> _Problem description_
Every line holding "elbow" should be copied from the records below.

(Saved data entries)
- Opening Delimiter -
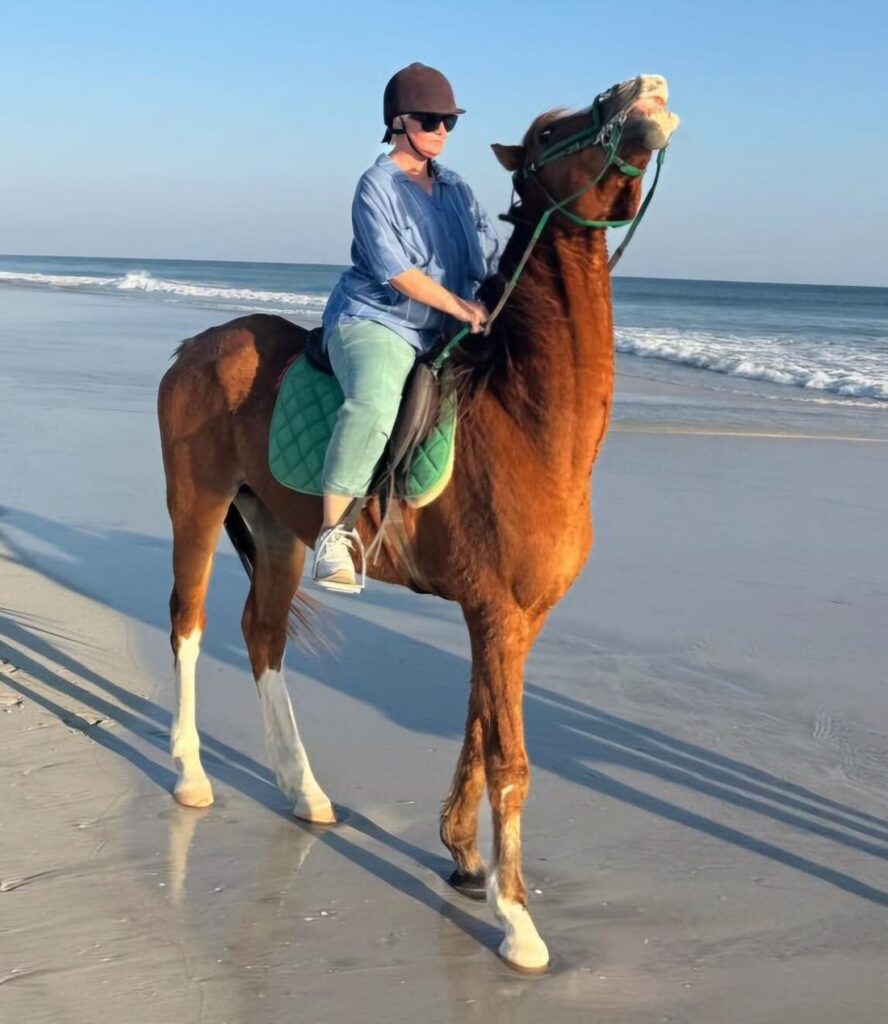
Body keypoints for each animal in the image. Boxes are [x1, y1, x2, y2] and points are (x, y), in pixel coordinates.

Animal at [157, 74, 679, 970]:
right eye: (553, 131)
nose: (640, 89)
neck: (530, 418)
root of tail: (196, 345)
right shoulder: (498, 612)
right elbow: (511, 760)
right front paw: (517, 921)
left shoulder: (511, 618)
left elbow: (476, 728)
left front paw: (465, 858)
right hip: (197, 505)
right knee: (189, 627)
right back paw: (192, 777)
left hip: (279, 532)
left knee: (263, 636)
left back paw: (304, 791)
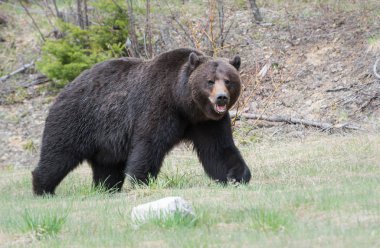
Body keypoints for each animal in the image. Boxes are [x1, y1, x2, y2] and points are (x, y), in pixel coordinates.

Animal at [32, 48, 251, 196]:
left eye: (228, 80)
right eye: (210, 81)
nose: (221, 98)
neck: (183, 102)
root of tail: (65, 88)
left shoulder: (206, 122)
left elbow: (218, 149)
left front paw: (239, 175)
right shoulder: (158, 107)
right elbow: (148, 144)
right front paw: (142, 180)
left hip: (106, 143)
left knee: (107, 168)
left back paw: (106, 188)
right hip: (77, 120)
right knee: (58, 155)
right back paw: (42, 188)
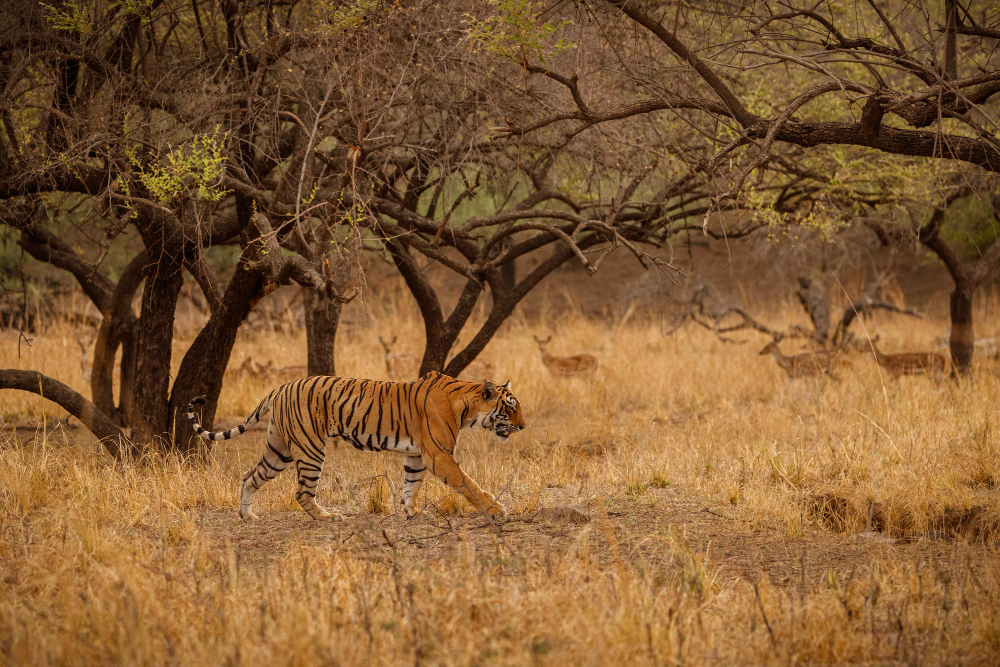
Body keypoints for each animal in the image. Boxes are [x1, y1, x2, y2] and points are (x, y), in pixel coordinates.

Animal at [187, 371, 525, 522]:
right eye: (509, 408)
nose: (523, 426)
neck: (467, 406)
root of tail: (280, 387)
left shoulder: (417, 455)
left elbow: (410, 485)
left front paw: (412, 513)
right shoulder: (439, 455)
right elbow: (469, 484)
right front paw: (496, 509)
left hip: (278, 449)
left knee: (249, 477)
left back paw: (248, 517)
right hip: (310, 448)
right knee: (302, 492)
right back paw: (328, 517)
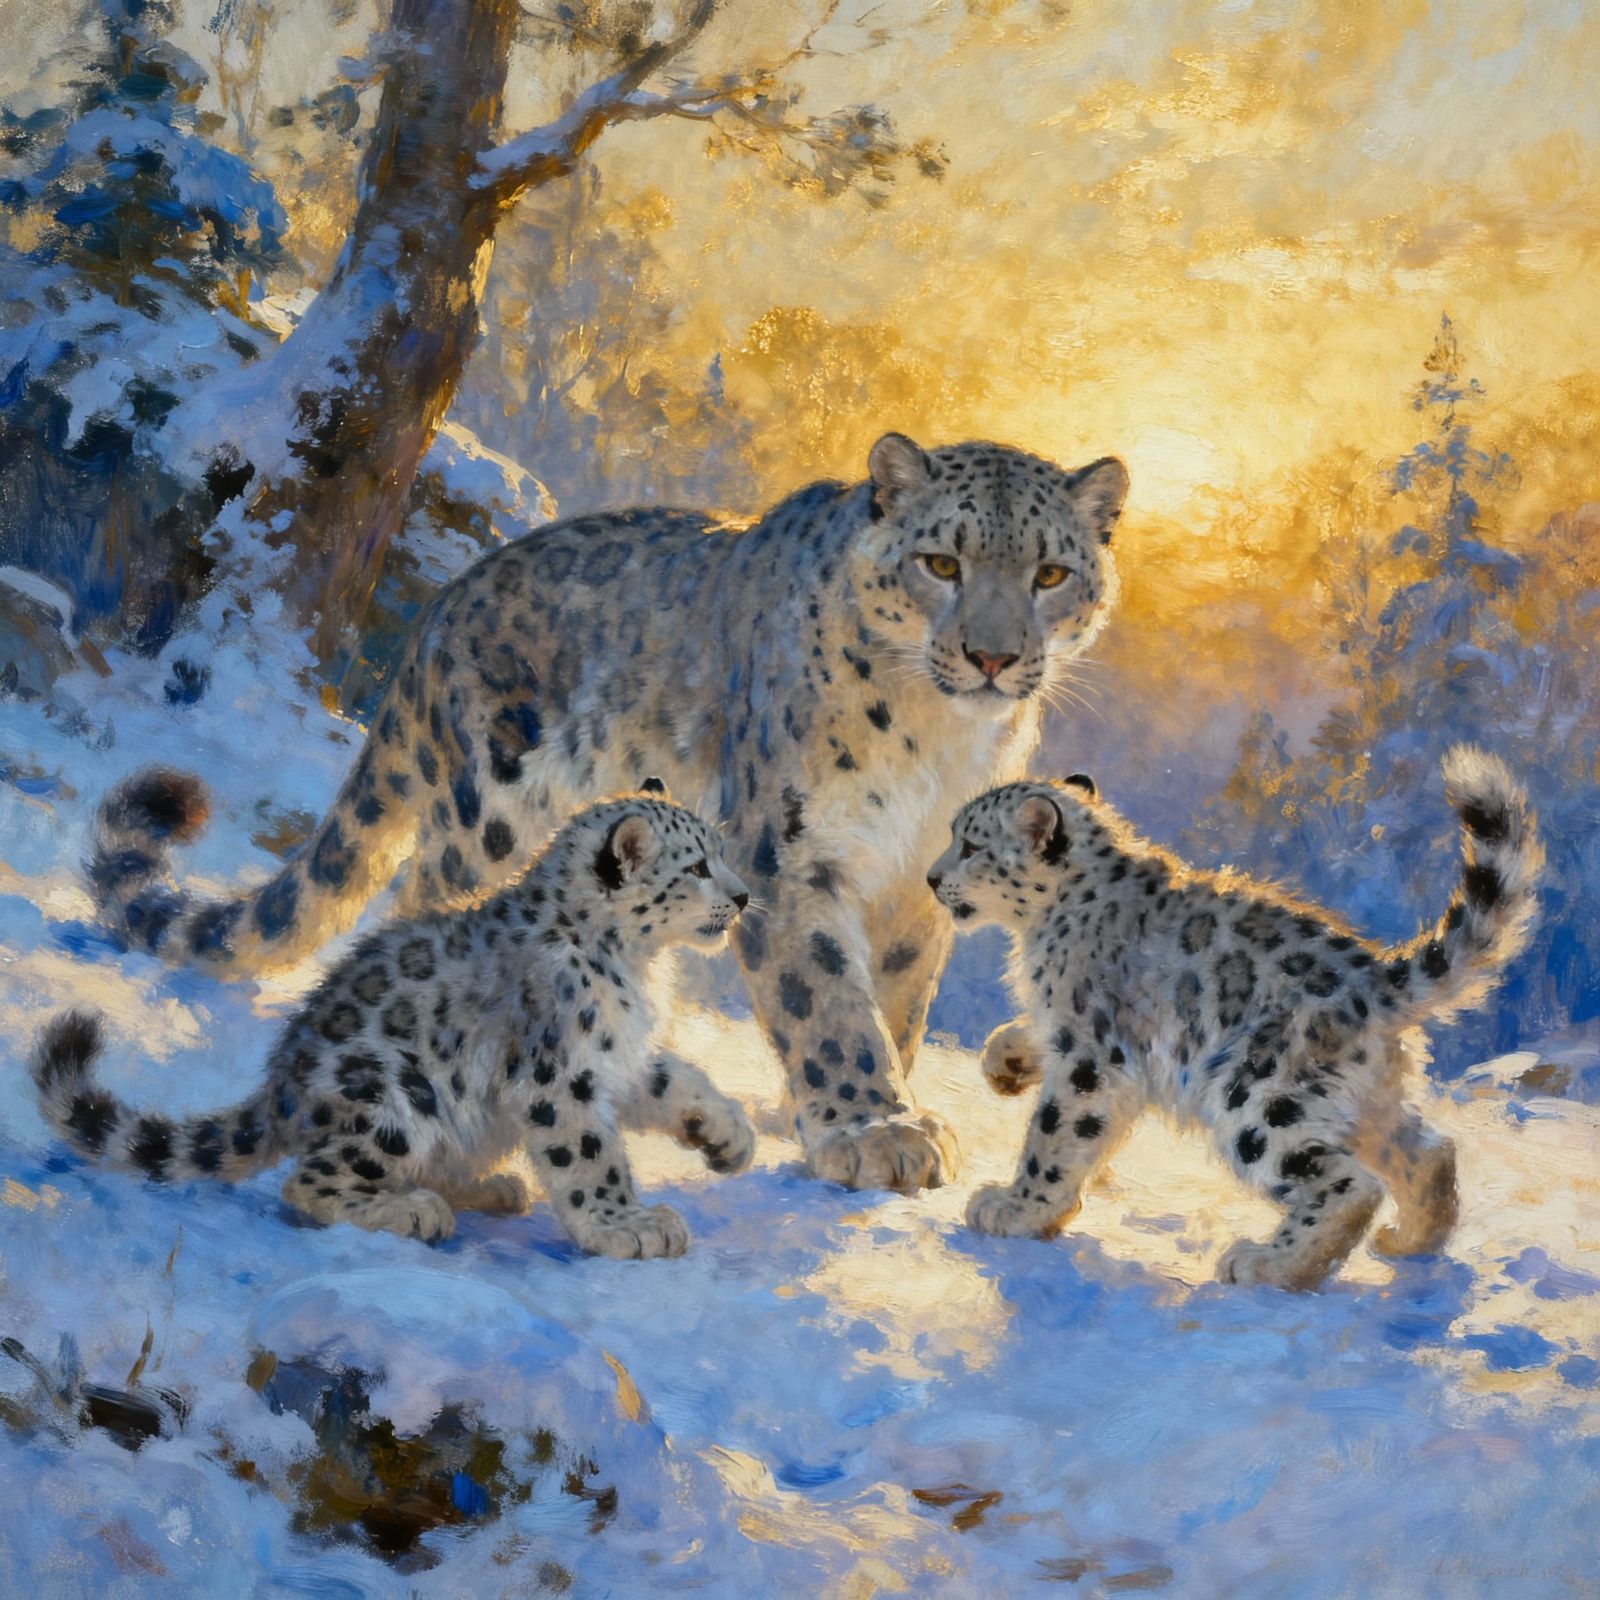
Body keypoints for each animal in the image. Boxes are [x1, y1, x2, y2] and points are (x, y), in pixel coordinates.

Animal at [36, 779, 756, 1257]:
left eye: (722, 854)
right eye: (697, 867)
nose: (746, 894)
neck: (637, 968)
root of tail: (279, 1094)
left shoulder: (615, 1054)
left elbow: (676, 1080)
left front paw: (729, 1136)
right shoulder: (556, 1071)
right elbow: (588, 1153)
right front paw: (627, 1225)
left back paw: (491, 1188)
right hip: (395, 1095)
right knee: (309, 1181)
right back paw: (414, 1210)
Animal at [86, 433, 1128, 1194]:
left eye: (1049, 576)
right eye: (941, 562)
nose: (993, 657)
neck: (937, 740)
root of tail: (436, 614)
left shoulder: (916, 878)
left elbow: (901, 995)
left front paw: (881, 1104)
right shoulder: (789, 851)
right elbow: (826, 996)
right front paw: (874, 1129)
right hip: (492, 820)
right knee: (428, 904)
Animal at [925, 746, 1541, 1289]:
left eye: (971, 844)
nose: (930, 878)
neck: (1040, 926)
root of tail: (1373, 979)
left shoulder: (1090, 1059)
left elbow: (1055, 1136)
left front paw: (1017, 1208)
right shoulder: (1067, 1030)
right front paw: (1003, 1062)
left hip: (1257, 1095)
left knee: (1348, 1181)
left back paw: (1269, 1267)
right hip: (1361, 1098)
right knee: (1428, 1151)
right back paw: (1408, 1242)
- Closing Delimiter -
> _Task response_
right elbow: (511, 760)
left elbow: (476, 728)
left elbow: (218, 149)
right elbow: (148, 144)
left elbow: (410, 485)
right elbow: (469, 484)
left elbow: (676, 1080)
right elbow: (588, 1153)
left elbow: (901, 995)
right elbow: (826, 996)
left elbow: (1055, 1136)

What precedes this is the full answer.